Güven verici soyut ve somut fikirler önemli

Bu süreçte ergenin en çok ihtiyaç hissettiği şey güvendir. Varlığının devamına olan güvenden önce yalnızlığının, parçalanmışlığının, yetersizliğinin karşısında güçlü, güven verici soyut ve somut figürlerin olmasını hissettirmek çok önemlidir. Bu ayağa kalkmaya çalışan çocuğun yanında olup, onu teşvik eden, ona güven veren ve onun yanında olduğunu hissettiren ebeveyn gibi. Ergenin yeniden yaşama dönmesini sağlamak için onun, yalnız olmadığını sözlü ve fiziki olarak hissettirmek çok önemlidir.

Deprem ve kayıplar neden sonuç ilişkisi ile anlatılabilir

Deprem ve kayıpların izahı ergenden ergene değişiklik gösterecektir. Ergenin düşünce ve inanç dünyasını yıkmadan deprem olgusu anlatılmalıdır. Depremin bir ceza olduğunu düşünen ergenlere neden sonuç ilişkisi kurarak yani teknik açıklamalarda bulunulmalıdır. Depremin bir ceza olduğunu düşüncesi ergenlerde, suçluluk ve değersizlik duygularının oluşmasına veya oluşmuş olan bu düşünce ve duyguların pekişmesine neden olabilmektedir. Bu nedenle bu tür konuşmalarda bulunan ergeni sadece dinlemek ve kendini ifade etme imkânı sağlamak yeterli olacaktır.

Eğitim süreci, sosyalleşme ve kendini ifade etmeyi sağlıyor

Eğitim hayatında da isteksizlik, dikkatsizlik, odaklanamama ve öğrenmenin gereksizliği veya boş olduğuna dair düşünce ve duygular yaşanabilir.
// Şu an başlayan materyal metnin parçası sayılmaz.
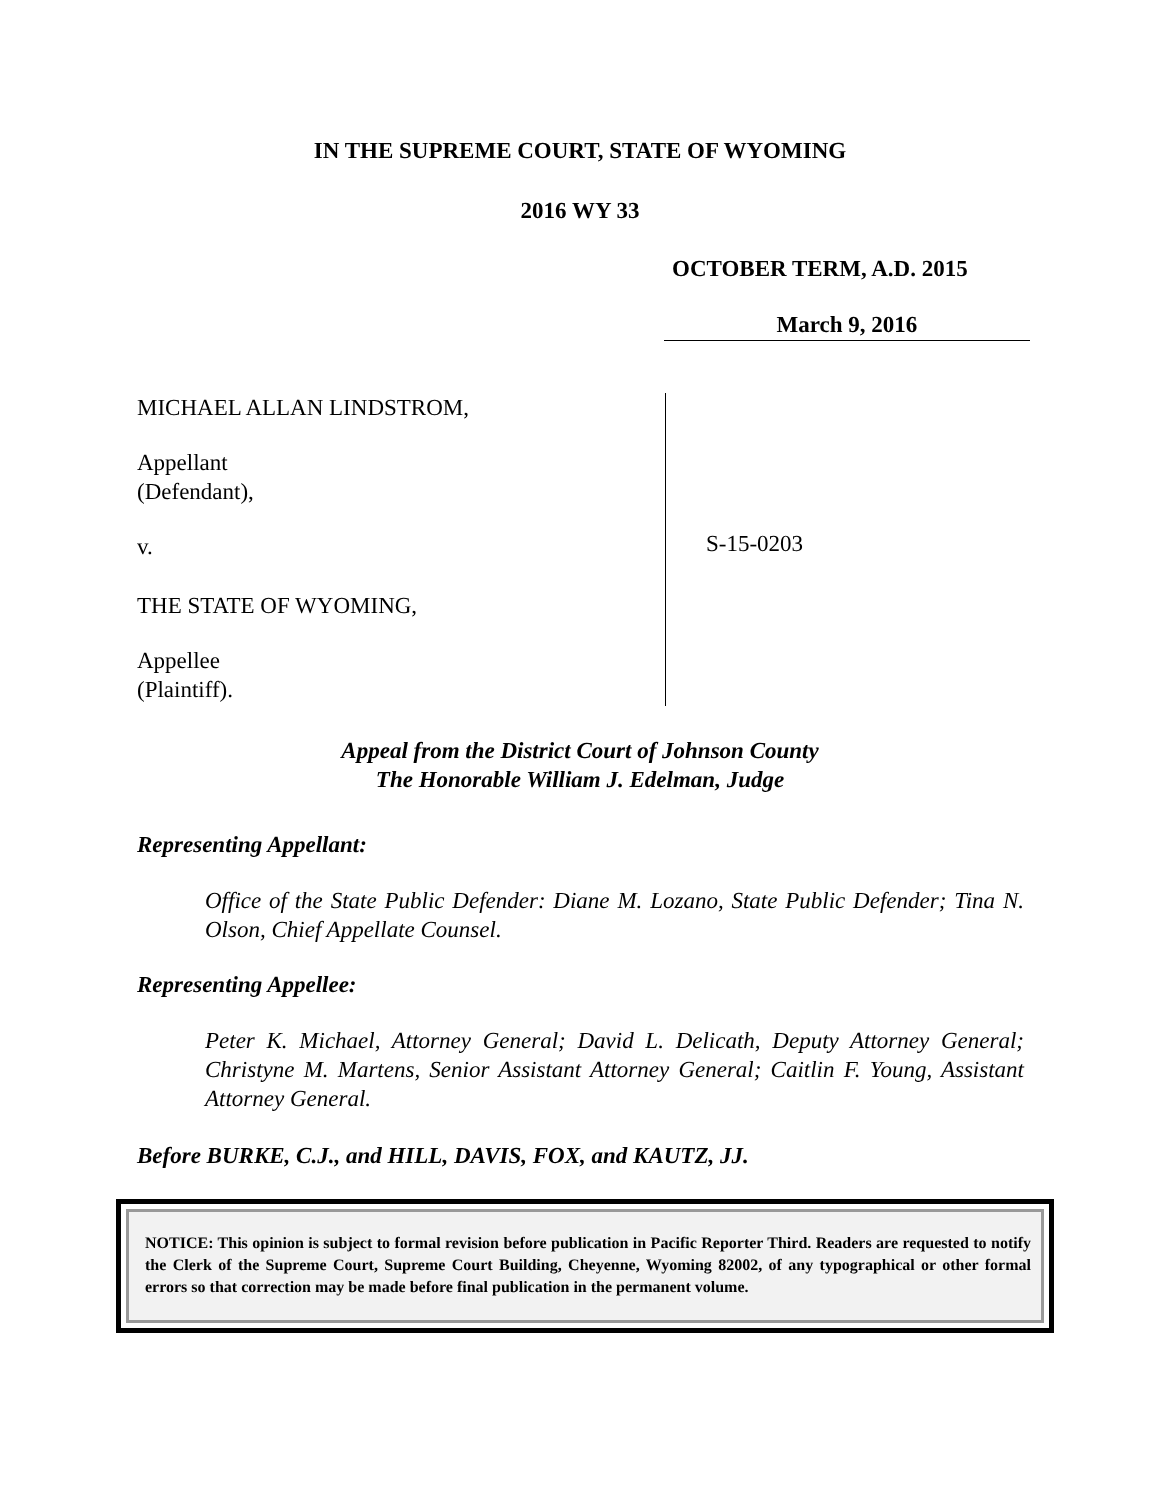IN THE SUPREME COURT, STATE OF WYOMING
2016 WY 33
OCTOBER TERM, A.D. 2015
March 9, 2016
MICHAEL ALLAN LINDSTROM,
Appellant
(Defendant),
v.
THE STATE OF WYOMING,
Appellee
(Plaintiff).
S-15-0203
Appeal from the District Court of Johnson County
The Honorable William J. Edelman, Judge
Representing Appellant:
Office of the State Public Defender: Diane M. Lozano, State Public Defender; Tina N. Olson, Chief Appellate Counsel.
Representing Appellee:
Peter K. Michael, Attorney General; David L. Delicath, Deputy Attorney General; Christyne M. Martens, Senior Assistant Attorney General; Caitlin F. Young, Assistant Attorney General.
Before BURKE, C.J., and HILL, DAVIS, FOX, and KAUTZ, JJ.
NOTICE: This opinion is subject to formal revision before publication in Pacific Reporter Third. Readers are requested to notify the Clerk of the Supreme Court, Supreme Court Building, Cheyenne, Wyoming 82002, of any typographical or other formal errors so that correction may be made before final publication in the permanent volume.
Eğitimin içinde olmak bu süreçte sosyalleşme ve kendini ifade etme imkânı sağlayacaktır. Bu nedenle eğitim kurumlarının mutlaka sosyal becerileri geliştirici etkinliklerde bulunması gerekmektedir. Öğrenme faaliyetlerinde daha esnek ve destekleyici olmak çok önemlidir. Bu tür psikososyal desteğinin sistematik ve profesyonellerce yapılması çok önemlidir.
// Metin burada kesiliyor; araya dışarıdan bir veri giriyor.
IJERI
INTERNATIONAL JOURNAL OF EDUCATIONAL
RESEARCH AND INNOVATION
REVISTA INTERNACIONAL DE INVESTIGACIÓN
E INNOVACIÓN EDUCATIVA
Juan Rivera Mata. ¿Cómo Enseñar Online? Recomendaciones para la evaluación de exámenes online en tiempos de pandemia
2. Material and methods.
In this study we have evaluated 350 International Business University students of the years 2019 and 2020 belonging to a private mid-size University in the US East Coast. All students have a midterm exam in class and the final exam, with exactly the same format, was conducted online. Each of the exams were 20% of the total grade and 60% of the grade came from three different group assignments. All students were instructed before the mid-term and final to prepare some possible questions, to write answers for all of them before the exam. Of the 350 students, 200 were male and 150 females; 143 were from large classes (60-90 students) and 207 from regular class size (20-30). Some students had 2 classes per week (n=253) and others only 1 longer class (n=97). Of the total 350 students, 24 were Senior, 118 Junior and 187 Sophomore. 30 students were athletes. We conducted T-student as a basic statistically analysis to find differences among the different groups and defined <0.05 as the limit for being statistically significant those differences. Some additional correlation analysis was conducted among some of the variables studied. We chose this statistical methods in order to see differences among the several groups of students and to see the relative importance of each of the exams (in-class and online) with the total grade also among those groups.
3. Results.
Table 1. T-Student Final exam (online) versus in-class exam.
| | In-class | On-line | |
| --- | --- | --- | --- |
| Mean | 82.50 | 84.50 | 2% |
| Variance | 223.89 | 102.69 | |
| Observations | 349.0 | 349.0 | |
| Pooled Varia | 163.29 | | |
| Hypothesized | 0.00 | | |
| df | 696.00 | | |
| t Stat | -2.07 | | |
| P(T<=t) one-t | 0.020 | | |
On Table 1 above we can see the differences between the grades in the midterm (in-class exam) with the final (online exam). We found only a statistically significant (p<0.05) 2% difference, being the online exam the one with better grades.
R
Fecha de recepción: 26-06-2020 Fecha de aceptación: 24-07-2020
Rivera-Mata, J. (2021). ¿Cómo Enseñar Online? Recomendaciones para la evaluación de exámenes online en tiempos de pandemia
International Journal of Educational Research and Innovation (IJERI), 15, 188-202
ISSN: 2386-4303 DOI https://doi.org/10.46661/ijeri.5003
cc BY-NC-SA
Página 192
Ergeni merkeze alan bir destekte bulunmak önemli

Ergene öncelikle ilişki kurmayı merkeze alan bir destekte bulunulmalıdır. Daha sonra yaşanan inkar döneminde profesyonel desteğin nasıl verileceği; ergenin travma sürecinde göstereceği ilerleme ya da gerilemelere yönelik olarak uzman tarafından belirlenmelidir. Ancak herkes için hazır bir destek programı yoktur. Her bireyin kendi öznelliği içinde ilerlemesi gereken bir destek oluşturulmalıdır. İşte tam bu nedenle de bu desteğin herhangi kişiler tarafından değil uzmanlar tarafından sağlanması önemlidir.